- [Listed entries]
========
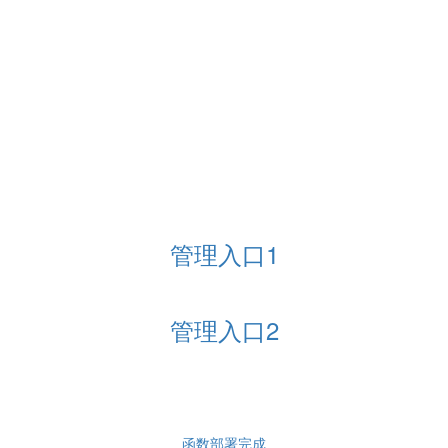
管理入口1
管理入口2
函数部署完成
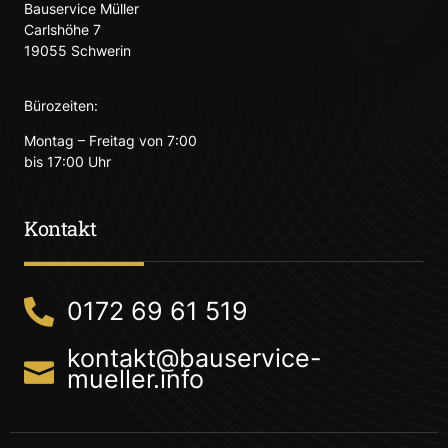
Bauservice Müller
Carlshöhe 7
19055 Schwerin
Bürozeiten:
Montag – Freitag von 7:00
bis 17:00 Uhr
Kontakt
0172 69 61 519
kontakt@bauservice-
mueller.info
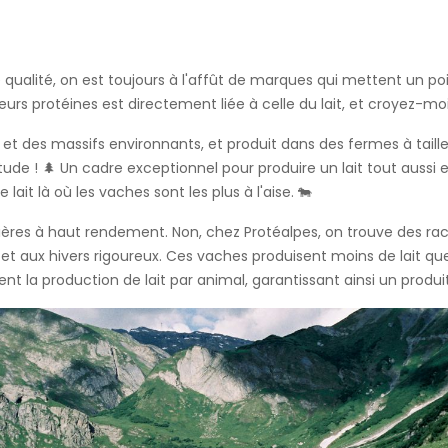
qualité, on est toujours à l'affût de marques qui mettent un poi
eurs protéines est directement liée à celle du lait, et croyez-moi
 et des massifs environnants, et produit dans des fermes à taill
tude ! 🌲 Un cadre exceptionnel pour produire un lait tout aussi 
it là où les vaches sont les plus à l'aise. 🐄
tières à haut rendement. Non, chez Protéalpes, on trouve des ra
 aux hivers rigoureux. Ces vaches produisent moins de lait que l
nt la production de lait par animal, garantissant ainsi un produi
========
- [Task objective]
Starting at the line that contains "mueller.info", write out every line through the final line of the entries, word for word; skip any pictures.

- [Exercise response]
mueller.info
qualité, on est toujours à l'affût de marques qui mettent un poi
eurs protéines est directement liée à celle du lait, et croyez-moi
 et des massifs environnants, et produit dans des fermes à taill
tude ! 🌲 Un cadre exceptionnel pour produire un lait tout aussi 
it là où les vaches sont les plus à l'aise. 🐄
tières à haut rendement. Non, chez Protéalpes, on trouve des ra
 aux hivers rigoureux. Ces vaches produisent moins de lait que l
nt la production de lait par animal, garantissant ainsi un produi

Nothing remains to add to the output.